There was no immediate official Israeli response to the president’s comments, which were made after the start of Shabbat in Israel, when politicians generally do not work.
“Jaws dropped” around the studio, said the Channel 10 News diplomatic commentator Ben Caspit, as news broke of Obama’s declared empathy for Russian President Vladimir Putin’s decision to supply Tehran with the S-300 missile defense system.
“Obama is something else,” Caspit added. “He’s decided to take America out of the wars…”
The station’s news anchor, Alon Ben David, chipped in, “He’s amazed that the Russians honored an agreement with him [for this long]? That’s what is astonishing.”

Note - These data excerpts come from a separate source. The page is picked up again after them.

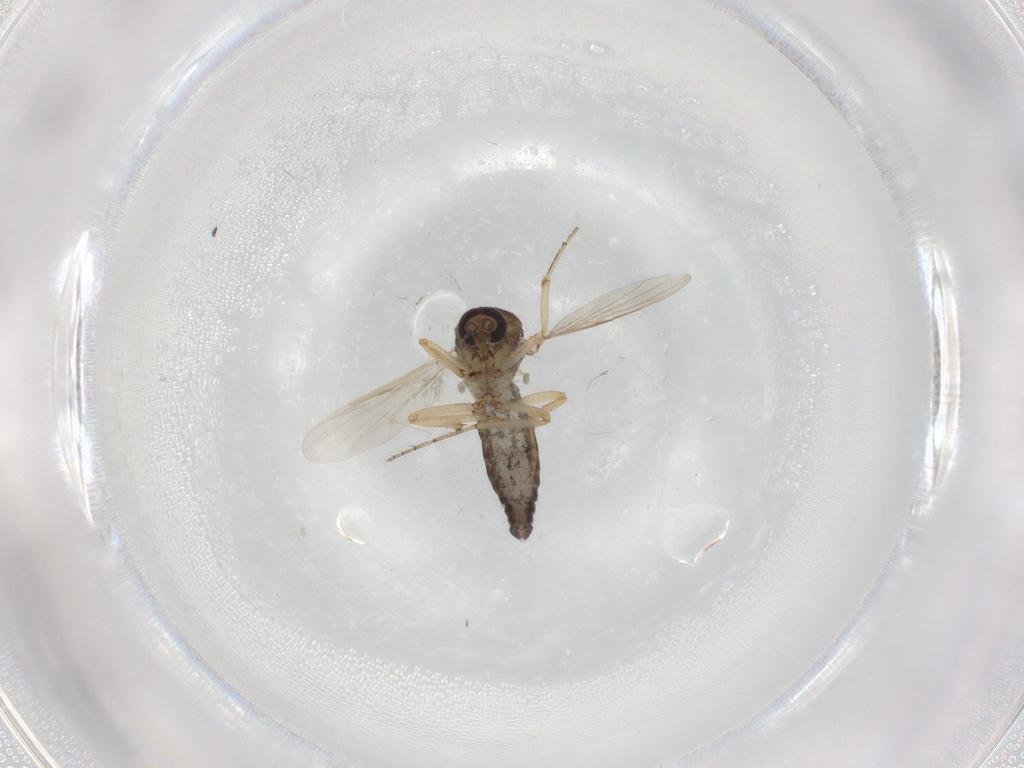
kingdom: Animalia
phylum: Arthropoda
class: Insecta
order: Diptera
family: Ceratopogonidae
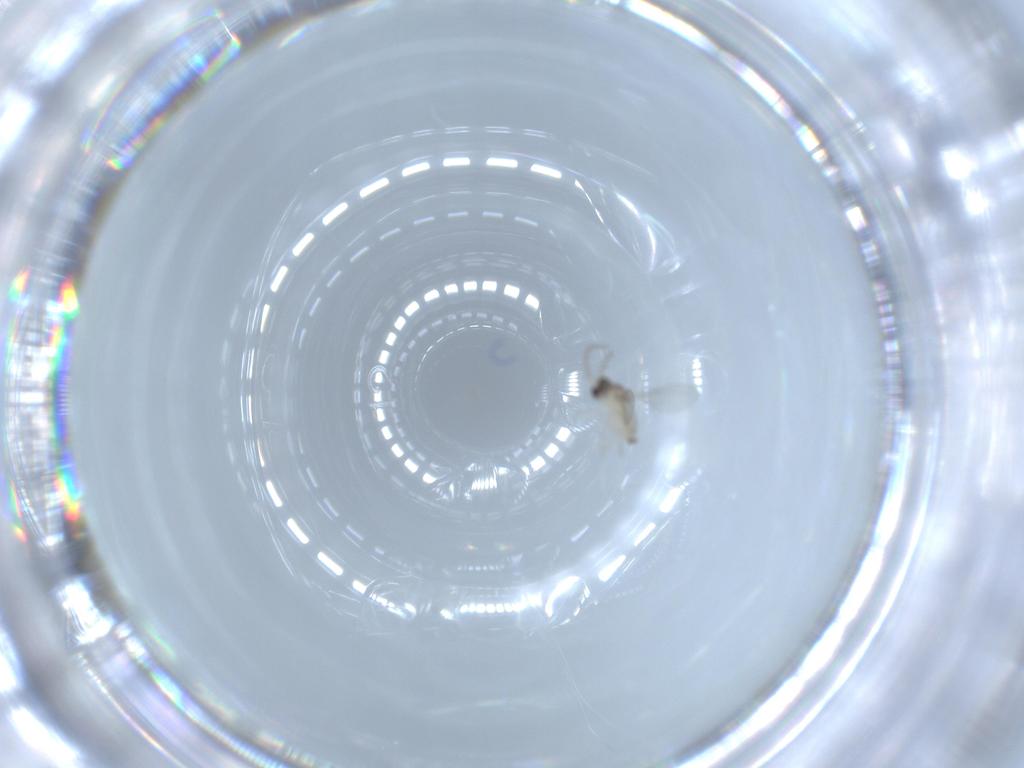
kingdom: Animalia
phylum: Arthropoda
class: Insecta
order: Diptera
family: Cecidomyiidae
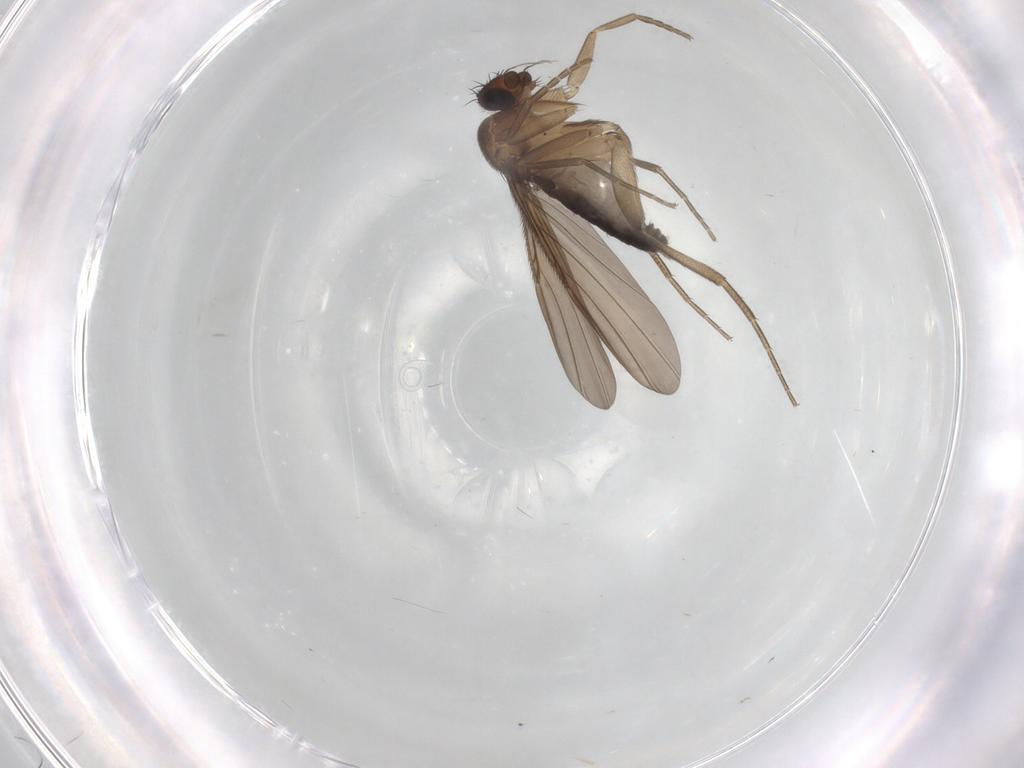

Responded Caspit, “This is the new America. We had better get used to it.”
Channel 10 also quoted unnamed senior Israeli diplomatic officials saying the prospect of Israel derailing the deal taking shape in US-led talks with Iran on its nuclear program was now zero. “The Iran issue is finished,” the officials were quoted saying.
In Washington earlier on Friday, Obama said he was surprised that Russia’s suspension of missile sales to Iran had “held this long.”
Obama noted that Putin had previously suspended the sale “at our request. I am frankly surprised that it held this long, given that they were not prohibited by sanctions from selling these defensive weapons.”
Israel’s Prime Minister Benjamin Netanyahu has furiously protested the planned supply of the advanced systems, and phoned Putin this week to try to persuade him to reconsider, but was rebuffed. Israel fears the S-300s would complicate any military intervention as a last resort to thwart Iran’s nuclear drive. It also fears Iran could supply the missile defense systems to Syria or Hezbollah, diluting Israel’s air supremacy over Syria and Lebanon.
Obama on Friday also left open the door to “creative negotiations” in response to Iran’s demand that punishing sanctions be immediately lifted as part of a nuclear deal, even though the US has said the framework agreement reached in Lausanne earlier this month calls for the penalties to be removed over time.
Asked whether he would definitively rule out lifting sanctions at once as part of a final deal aimed at keeping Iran from developing a nuclear weapon, Obama said he didn’t want to get ahead of negotiators in how to work through the potential sticking point. He said his main concern is making sure that if Iran violates an agreement, sanctions can quickly be reinstated — the so-called “snap back” provision.
“How sanctions are lessened, how we snap back sanctions if there’s a violation, there are a lot of different mechanisms and ways to do that,” Obama said. He said part of the job for Secretary of State John Kerry and the representatives of five other nations working to reach a final deal with Iran by June 30 “is to sometimes find formulas that get to our main concerns while allowing the other side to make a presentation to their body politic that is more acceptable.”
Iran’s Supreme Leader Ayatollah Ali Khamenei and President Hassan Rouhani insisted last week that they would not sign a deal unless all sanctions are lifted right after an agreement is signed. Obama initially portrayed their comments as a reflection of internal political pressure, while pointing out that the framework agreement provides for sanctions to be phased out only once international monitors verify that Tehran is abiding by the limitations.